We used fMRI to identify regions of the brain that independently code for differences in color category and the size of the hue difference. The MFG in both hemispheres showed stronger activation for different- vs. same-category color differences but was invariant to the size of the hue difference. No color categorical effects were observed in any visual cortical regions. However, there was a region of the visual cortex that was sensitive to the size of the hue difference, as revealed by the pattern of activity across voxels rather than overall changes in activity; the more similar the size of the hue difference between colors, the more similar the pattern of activity. An additional analysis investigated the similarity of patterns of firing for same- vs. different-category colors, while controlling for the size of the hue difference, but did not find any regions showing this effect. Therefore, categorical and metric hue differences appear to be coded in qualitatively different ways and in different brain regions. We discuss these findings in more detail below.

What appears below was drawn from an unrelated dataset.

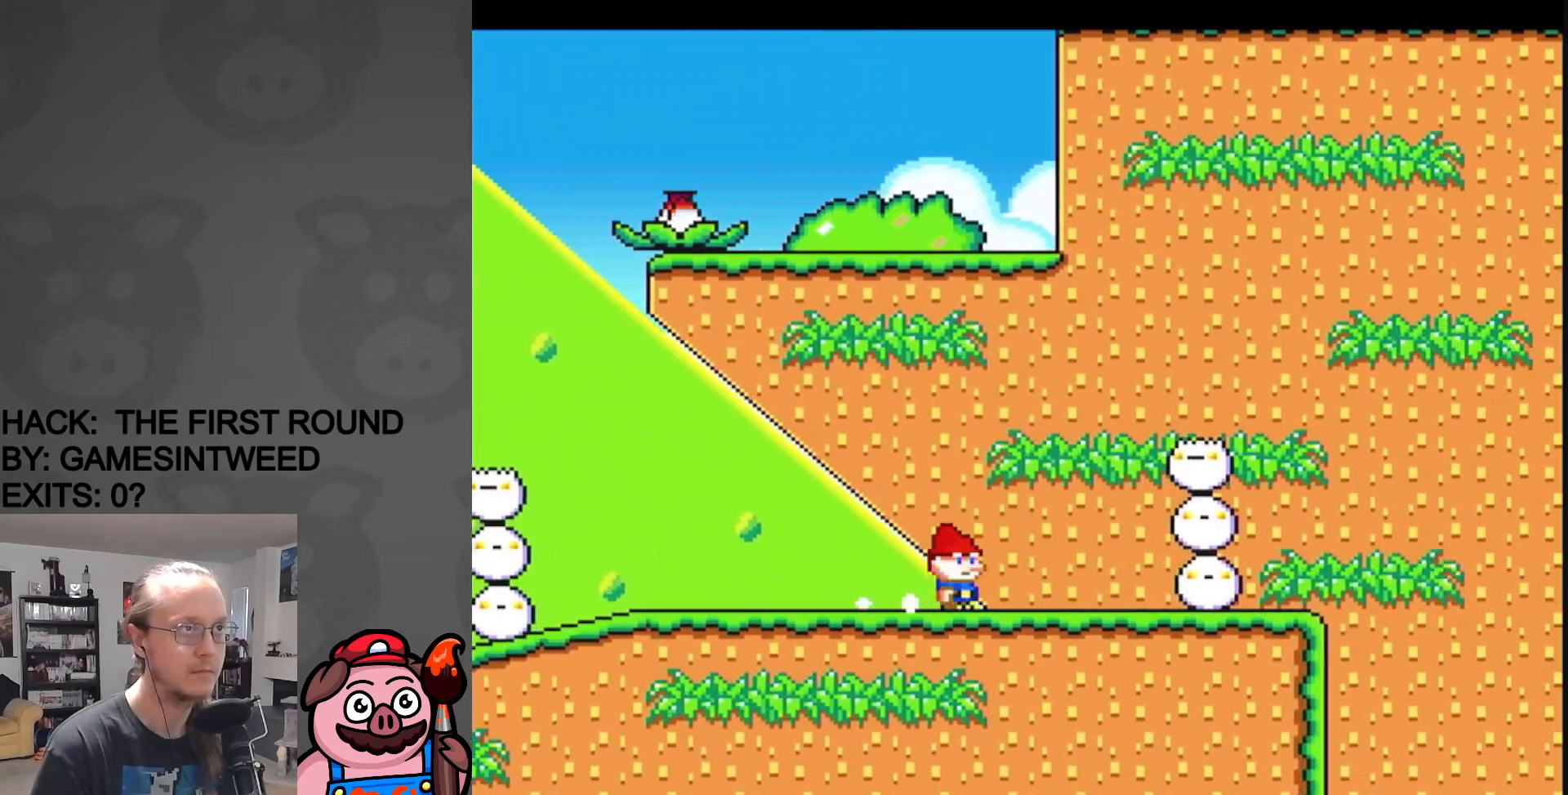
Gameplay with a controller (Nintendo layout); each line is a JSON object with the inputs held at the frame after it. "events" lists button and stick changes between this image and that frame as [ms after this image, input, new state], when the widget could be followed in between. Not read: L3 R3.
{"buttons": ["X"], "events": [[233, "DPAD_LEFT", "up"], [333, "X", "down"], [333, "Y", "up"]]}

In the MFG and to a lesser extent, the cerebellum, BOLD activation was stronger for blue-green color differences than blue-blue, yet activation was not modulated by whether the hue difference was small or medium in size. The lack of a metric effect in these regions indicates that here, color is encoded in a purely categorical manner. Importantly, it also indicates that the category effect cannot be because of potential differences in discriminability of same- and different-category colors that might result from inequalities in the color metric. Even if such inequalities in color metric exist, they could not account for the category effect in the MFG, as larger differences in discriminability resulting from explicit manipulation of hue difference do not modulate activity in these regions. Therefore, although “category” effects of prior behavioral and neuroimaging studies might be a result of unequal same- and different-category hue difference rather than the categorical relationship between colors, the present study identifies an effect that is unequivocally categorical.

The most extensive regions to show category effects were the left and right MFG. We interpret the effect in this region as possibly reflecting a change detection process (explicit or implicit), operating at the level of conceptual categories. This interpretation may be underpinned by habituation of the firing of category-selective neurons during blocks, the common explanation for BOLD changes when using fMRI adaptation paradigms. Whatever their underlying neuronal origin, the category effects in the MFG arise even though participants are not required to make judgments about the identity of the colors, nor any other aspect of the hue difference. Note, no judgment of the hue difference between color pairs was required to detect the target, which was of a different lightness, and target blocks were not included in the analyses. Thus, categorical processing in the MFG appears to be automatic rather than effortful.

Additional support for the proposal that color category effects in the MFG reflect categorization at a conceptual level is that the region has been implicated in categorical processing in other domains, such as phonetic categorization (34), categorization of dot patterns (35), categorical spatial memory (36), semantic categories (37, 38), categorical uncertainty (39), and taxonomic categorization (40). Learned-object categories have also been found to be represented in a region homologous to the MFG in macaques (41). Taken together, the evidence supports a domain-general role for this region in categorization (see also ref. 34).

A categorical effect was also found in the cerebellum. The cerebellum has been implicated in a number of cognitive and affective processes, including previous color category studies (e.g., see figures 3A and 4A in ref. 21, and ref. 22). However, it is not clear whether these effects are simply because of its high density of connections to cortical regions where higher-order processing takes place, because the cerebellum is primarily associated with motor coordination (42, but see also ref. 43).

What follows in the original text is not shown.